Geçtiğimiz Perşembe günü Büyükşehir Belediyesi yetkililerinden projeyle ilgili sunum dinleyen tabipler, bu tesisin ÇED raporu olmadan yapılmasının çok önemli bir eksiklik olduğunu dile getirdi. Tabipler ayrıca Dünya Sağlık Örgütü'nün bu tür projeler için önerdiği Sağlık Etki Değerlendirme (SED) raporunun da hazırlanması gerektiğini vurguladı.
'BU DA BİR TERMİK SANTRALDİR '
Konuyla ilgili araştırma yaparken Odanın Çevre Komisyonu Başkanı olan halk sağlığı uzmanı doktor Ahmet Soysal'ın daha önce yaptığı bir açıklamaya rastladım. Soysal, bu açıklamasında çarpıcı uyarılarda bulunuyor. "Şimdi burada atıkları yakarak biyogaz üreteceklerini söylüyorlar. Sonuç olarak biyoenerji dediğimiz şey de bir termik santraldir" diyen Soysal, yakılan atıkların atmosfere partikül madde bırakacağına dikkat çekiyor.
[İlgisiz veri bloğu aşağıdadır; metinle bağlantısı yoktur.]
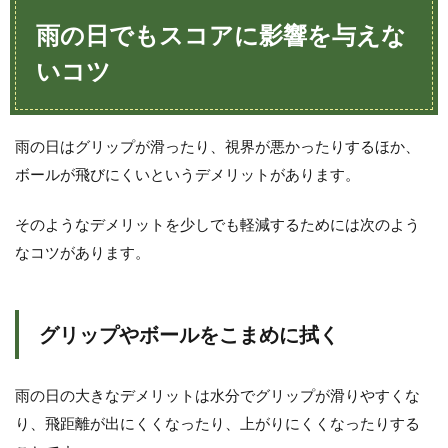
雨の日でもスコアに影響を与えな
いコツ
雨の日はグリップが滑ったり、視界が悪かったりするほか、
ボールが飛びにくいというデメリットがあります。
そのようなデメリットを少しでも軽減するためには次のよう
なコツがあります。
グリップやボールをこまめに拭く
雨の日の大きなデメリットは水分でグリップが滑りやすくな
り、飛距離が出にくくなったり、上がりにくくなったりする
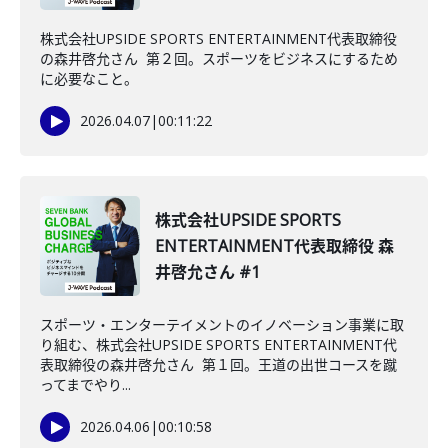
株式会社UPSIDE SPORTS ENTERTAINMENT代表取締役
の森井啓允さん 第２回。スポーツをビジネスにするため
に必要なこと。
2026.04.07
|
00:11:22
株式会社UPSIDE SPORTS
ENTERTAINMENT代表取締役 森
井啓允さん #1
スポーツ・エンターテイメントのイノベーション事業に取
り組む、株式会社UPSIDE SPORTS ENTERTAINMENT代
表取締役の森井啓允さん 第１回。王道の出世コースを蹴
ってまでやり...
2026.04.06
|
00:10:58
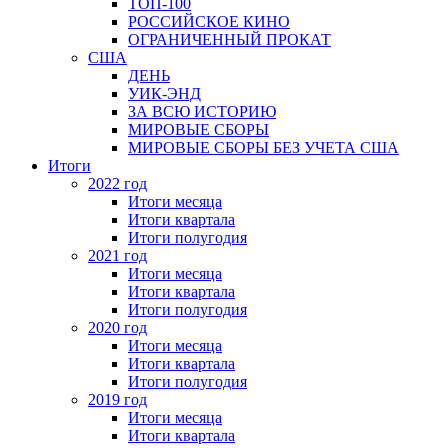
ТОП-100
РОССИЙСКОЕ КИНО
ОГРАНИЧЕННЫЙ ПРОКАТ
США
ДЕНЬ
УИК-ЭНД
ЗА ВСЮ ИСТОРИЮ
МИРОВЫЕ СБОРЫ
МИРОВЫЕ СБОРЫ БЕЗ УЧЕТА США
Итоги
2022 год
Итоги месяца
Итоги квартала
Итоги полугодия
2021 год
Итоги месяца
Итоги квартала
Итоги полугодия
2020 год
Итоги месяца
Итоги квартала
Итоги полугодия
2019 год
Итоги месяца
Итоги квартала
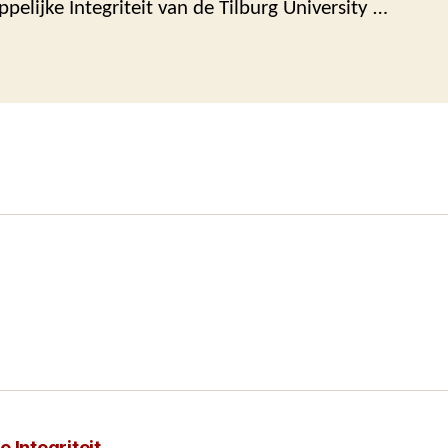
elijke Integriteit van de Tilburg University …
 Integriteit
'SÜSLÜ LAFLARLA KILIF HAZIRLANIYOR'
"Bir yerde çivi çakacaksanız bile ÇED gerekli olmalıdır" diyen Soysal, şöyle devam ediyor: "Yani bir yakma tesisi yapıyorsunuz sonuç olarak... Süslü laflarla 'Biz elektrik üretiyoruz' demek aslında yaptığınız işe kılıf hazırlamaktır. Siz, insanların bu projeden dolayı sağlıklarının etkilenip etkilenmeyeceğini bir sağlık etki değerlendirme çalışması yaparak ölçtünüz mü?"
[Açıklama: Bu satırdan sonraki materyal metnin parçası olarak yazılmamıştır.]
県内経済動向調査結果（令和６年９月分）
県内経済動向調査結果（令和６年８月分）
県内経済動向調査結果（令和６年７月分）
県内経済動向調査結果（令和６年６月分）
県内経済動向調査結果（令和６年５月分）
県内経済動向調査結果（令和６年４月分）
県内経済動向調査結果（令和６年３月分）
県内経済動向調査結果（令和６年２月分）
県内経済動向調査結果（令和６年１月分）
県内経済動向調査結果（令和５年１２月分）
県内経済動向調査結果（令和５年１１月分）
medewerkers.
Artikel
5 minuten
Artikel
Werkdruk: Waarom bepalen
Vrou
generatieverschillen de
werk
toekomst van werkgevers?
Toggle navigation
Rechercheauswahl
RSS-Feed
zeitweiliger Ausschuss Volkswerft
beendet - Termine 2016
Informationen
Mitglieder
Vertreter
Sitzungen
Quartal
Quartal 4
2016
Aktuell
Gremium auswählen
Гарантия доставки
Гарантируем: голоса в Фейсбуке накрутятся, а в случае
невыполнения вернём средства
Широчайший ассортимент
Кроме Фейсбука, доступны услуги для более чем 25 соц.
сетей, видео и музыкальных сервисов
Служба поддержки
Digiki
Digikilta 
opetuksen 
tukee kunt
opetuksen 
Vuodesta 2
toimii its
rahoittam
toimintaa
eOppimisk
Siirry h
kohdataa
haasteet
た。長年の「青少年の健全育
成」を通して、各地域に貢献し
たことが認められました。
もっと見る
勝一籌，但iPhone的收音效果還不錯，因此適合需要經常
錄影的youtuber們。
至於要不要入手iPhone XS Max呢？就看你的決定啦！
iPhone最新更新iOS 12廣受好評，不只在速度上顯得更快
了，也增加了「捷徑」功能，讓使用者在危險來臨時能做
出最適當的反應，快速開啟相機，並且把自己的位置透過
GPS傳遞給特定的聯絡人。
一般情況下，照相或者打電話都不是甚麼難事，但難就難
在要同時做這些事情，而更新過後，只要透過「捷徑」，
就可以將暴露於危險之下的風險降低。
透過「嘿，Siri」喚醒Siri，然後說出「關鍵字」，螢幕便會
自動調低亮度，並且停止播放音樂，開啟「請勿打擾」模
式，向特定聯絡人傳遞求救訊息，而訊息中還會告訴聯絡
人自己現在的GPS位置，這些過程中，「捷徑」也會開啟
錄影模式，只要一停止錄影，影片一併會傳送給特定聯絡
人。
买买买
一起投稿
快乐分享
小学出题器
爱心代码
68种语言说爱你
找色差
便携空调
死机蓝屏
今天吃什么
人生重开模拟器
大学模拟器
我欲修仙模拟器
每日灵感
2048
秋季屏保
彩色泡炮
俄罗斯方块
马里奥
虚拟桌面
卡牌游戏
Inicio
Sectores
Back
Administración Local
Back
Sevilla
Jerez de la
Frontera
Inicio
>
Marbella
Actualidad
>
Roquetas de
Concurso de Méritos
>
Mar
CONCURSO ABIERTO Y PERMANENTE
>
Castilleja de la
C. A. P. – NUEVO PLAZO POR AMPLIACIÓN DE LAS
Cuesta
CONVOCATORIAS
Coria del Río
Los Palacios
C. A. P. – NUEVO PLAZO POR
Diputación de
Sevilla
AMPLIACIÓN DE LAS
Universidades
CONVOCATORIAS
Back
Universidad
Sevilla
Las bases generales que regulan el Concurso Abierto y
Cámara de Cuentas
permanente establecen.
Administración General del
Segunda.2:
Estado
'KATILIMCILIKTAN UZAKLAŞMAKTIR'
Olayın sadece Harmandalı'ndaki tesisle sınırlı kalmayacağını ve İzmir ile çevresinde bir anda patır patır biyoatık tesisleri ortaya çıkmaya başlayacağını öne süren Soysal, "Eğer bunda üniversiteler, meslek odaları, çevreyle ilgili sivil toplum örgütleri çok dikkatli olmazsa, bunları hukuksal ve bilimsel açıdan kamuoyunun tartışmasına açamazsak İzmir'i bu anlamda tehlike bekliyor. Harmandalı'da bu tip bir tesisin yapılmasını el altından yapmaya çalıyorsanız bunun adı katılımcılıktan uzaklaşmaktır" ifadelerini kullanıyor.
ARAMA KONFERANSI DÜZENLENMELİ
Bu arada konuyu üstlendiği çevre davalarıyla tanınan 47 yıllık avukat Senih Özay'la da görüştüm. Özay, "Böyle önemli bir tesise 'ÇED kapsam dışıdır' denilir mi hiç! Aksine ÇED yönetmeliğine göre yakma sistemi içerdiğinden kesinlikle gereklidir. Bu bir zorunluluktur. Valiliğin ve Büyükşehir Belediyesi'nin direnişi hoş görülecek şey değil. Çöp dağının İstanbul'da ölümlere yol açan patlaması hatırlanmalı" diye konuştu. Soyer, bu tepkilerin ardından Kültürpark, trafik sorunu ve tarım için düzenlediği arama konferanslarından birini de bu tesis için yapmalı ve kamuoyunu bu tesisle ilgili sağlıklı bir şekilde bilgilendirmeli. Ayrıca Valilik de konuyu bir kez daha değerlendirmeli.